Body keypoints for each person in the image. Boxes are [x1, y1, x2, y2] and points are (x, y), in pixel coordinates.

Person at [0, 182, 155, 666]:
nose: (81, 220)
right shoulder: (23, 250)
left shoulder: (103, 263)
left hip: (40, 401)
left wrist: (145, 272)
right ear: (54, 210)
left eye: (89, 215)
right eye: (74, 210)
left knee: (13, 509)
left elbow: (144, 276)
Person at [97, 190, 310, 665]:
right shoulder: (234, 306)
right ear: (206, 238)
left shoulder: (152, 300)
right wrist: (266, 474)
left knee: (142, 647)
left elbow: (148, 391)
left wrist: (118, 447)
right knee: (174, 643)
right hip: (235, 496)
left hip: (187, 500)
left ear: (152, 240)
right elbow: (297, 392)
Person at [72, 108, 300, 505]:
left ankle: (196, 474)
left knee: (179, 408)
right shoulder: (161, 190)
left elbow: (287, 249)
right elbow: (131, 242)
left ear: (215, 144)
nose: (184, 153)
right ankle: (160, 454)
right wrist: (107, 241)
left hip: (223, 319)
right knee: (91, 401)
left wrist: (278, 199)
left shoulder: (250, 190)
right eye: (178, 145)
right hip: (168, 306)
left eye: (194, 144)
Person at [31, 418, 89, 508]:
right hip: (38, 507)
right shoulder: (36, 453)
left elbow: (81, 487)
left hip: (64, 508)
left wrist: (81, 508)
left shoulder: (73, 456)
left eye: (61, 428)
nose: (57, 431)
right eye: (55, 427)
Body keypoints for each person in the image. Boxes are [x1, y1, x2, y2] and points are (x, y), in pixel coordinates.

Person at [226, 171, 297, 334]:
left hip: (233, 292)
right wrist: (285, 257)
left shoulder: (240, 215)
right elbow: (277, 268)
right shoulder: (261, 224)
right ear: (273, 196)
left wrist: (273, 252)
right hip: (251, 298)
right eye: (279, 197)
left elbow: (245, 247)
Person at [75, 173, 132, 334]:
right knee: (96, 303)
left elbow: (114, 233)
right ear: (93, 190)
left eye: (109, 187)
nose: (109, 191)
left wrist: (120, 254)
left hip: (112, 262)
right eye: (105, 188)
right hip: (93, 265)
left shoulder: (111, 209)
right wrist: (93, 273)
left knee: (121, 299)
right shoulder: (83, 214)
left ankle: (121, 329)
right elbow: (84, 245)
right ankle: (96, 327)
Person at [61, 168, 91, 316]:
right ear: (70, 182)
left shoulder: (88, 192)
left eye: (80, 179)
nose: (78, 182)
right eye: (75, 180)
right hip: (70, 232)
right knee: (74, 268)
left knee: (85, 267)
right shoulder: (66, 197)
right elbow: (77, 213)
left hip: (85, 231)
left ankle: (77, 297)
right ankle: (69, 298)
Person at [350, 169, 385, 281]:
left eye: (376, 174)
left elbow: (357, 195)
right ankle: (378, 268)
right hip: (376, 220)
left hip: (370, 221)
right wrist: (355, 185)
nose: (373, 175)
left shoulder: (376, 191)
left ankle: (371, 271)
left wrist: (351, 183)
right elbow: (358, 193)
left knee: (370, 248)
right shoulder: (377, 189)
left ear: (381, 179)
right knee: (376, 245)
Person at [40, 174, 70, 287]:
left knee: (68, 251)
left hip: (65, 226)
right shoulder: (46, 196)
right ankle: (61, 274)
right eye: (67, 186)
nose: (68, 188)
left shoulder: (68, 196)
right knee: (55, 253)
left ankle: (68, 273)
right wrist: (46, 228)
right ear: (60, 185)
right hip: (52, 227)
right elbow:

------------------------------------------------------------

* [TASK BRIEF] Please copy, exactly and with nothing else, the lines above beginning at the line that has "left shoulder: (88, 192)" and ending with the line that has "left ankle: (371, 271)".

* [WRITTEN ANSWER]
left shoulder: (88, 192)
left eye: (80, 179)
nose: (78, 182)
right eye: (75, 180)
right hip: (70, 232)
right knee: (74, 268)
left knee: (85, 267)
right shoulder: (66, 197)
right elbow: (77, 213)
left hip: (85, 231)
left ankle: (77, 297)
right ankle: (69, 298)
Person at [350, 169, 385, 281]:
left eye: (376, 174)
left elbow: (357, 195)
right ankle: (378, 268)
right hip: (376, 220)
left hip: (370, 221)
right wrist: (355, 185)
nose: (373, 175)
left shoulder: (376, 191)
left ankle: (371, 271)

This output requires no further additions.